Our center-post tree stand in its traditional out-of-season occupation of being Pioneer 11.
The downstairs tree as bundled up at the tree farm and not quite set free.
The upstairs tree, set free (I didn't get a good picture of it bundled), in its spot beside the books and the supernova outside.
The downstairs tree in its full decorated livery. Well, somewhat full; bunny_hugger was adding to it through to a couple days before Christmas.
Better view of our downstairs tree, looking up so it seems all the bigger.
Close-up on the tree of a couple of important ornaments. In the upper right is a clay mould of Stephen's footprint made in 2009, in an incident that he hated but that bunny_hugger's mother judged to be something he could live with. There are a couple strands of his fur embedded in it. Beside it is a Bronner's ornament made for Columbo, that we didn't get to hang before his too-soon death. The Stephen ornament bunny_hugger's parents gave us just before he died.
And bunny_hugger's parents' tree, along with their very nervous basset hound who would very much like me to stop ... existing there all suspiciously like that.
Looking up at bunny_hugger's parents' tree, with a great number of nice icicle ornaments and a good number that include old photographs of their kids.
bunny_hugger on Christmas Day getting a great action shot of the tree.
And our upstairs tree as seen glowing in the night. It's the Carousel-themed tree so all the ornaments are carousel animals or ones that tribute a carousel we've been on.
Looking down from above our upstairs tree, because I thought this would be a fun angle.
I ... really would have sworn I had more good lit-by-itself-at-night photographs of the downstairs tree, but, all right.

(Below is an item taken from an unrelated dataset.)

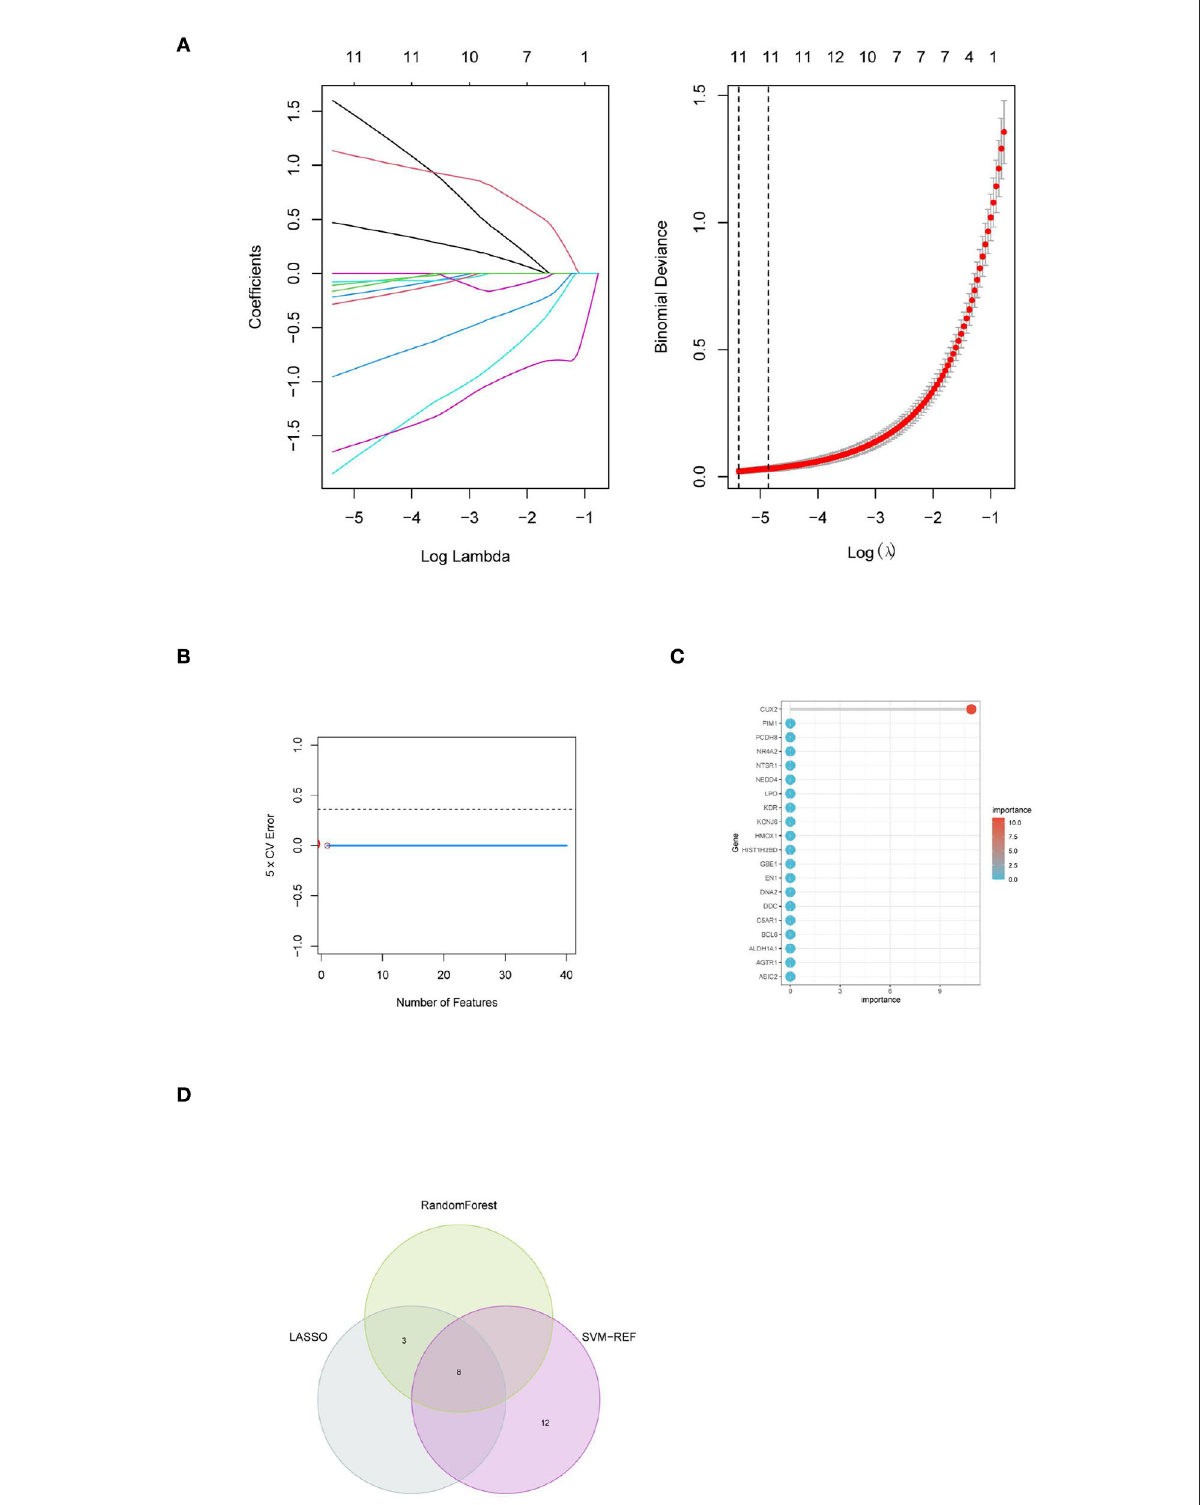
FIGURE4 Identification of hub genes for PD based on machine learning algorithms included (A) the Log (Lambda) value of the three genes in the LASSO model and the most proper log (Lambda) value in the LASSO model, (B) the optimum error rate of the SVM model based on one characteristic gene, (C) the RF module based on the top 20 genes, and (D) the Venn diagram showing the overlapping genes in LASSO, SVM, and RF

Notice the Cedar Point GateKeeper plush doll on top of the bookshelf there. They don't sell those at Cedar Point anymore, but its twins do appear as redemption prizes at midway games all over the place these days.
Trivia: In Athens of about the fifth century BCE the name of the first month of the year was Hecatombaion. Source: Mapping Time: The Calendar and its History, EG Richards. Don't think that ``Heca'' there isn't making me nervous.
Currently Reading: Hidden Harmonies: The Lives and Times of the Pythagorean Theorem, Robert Kaplan, Ellen Kaplan.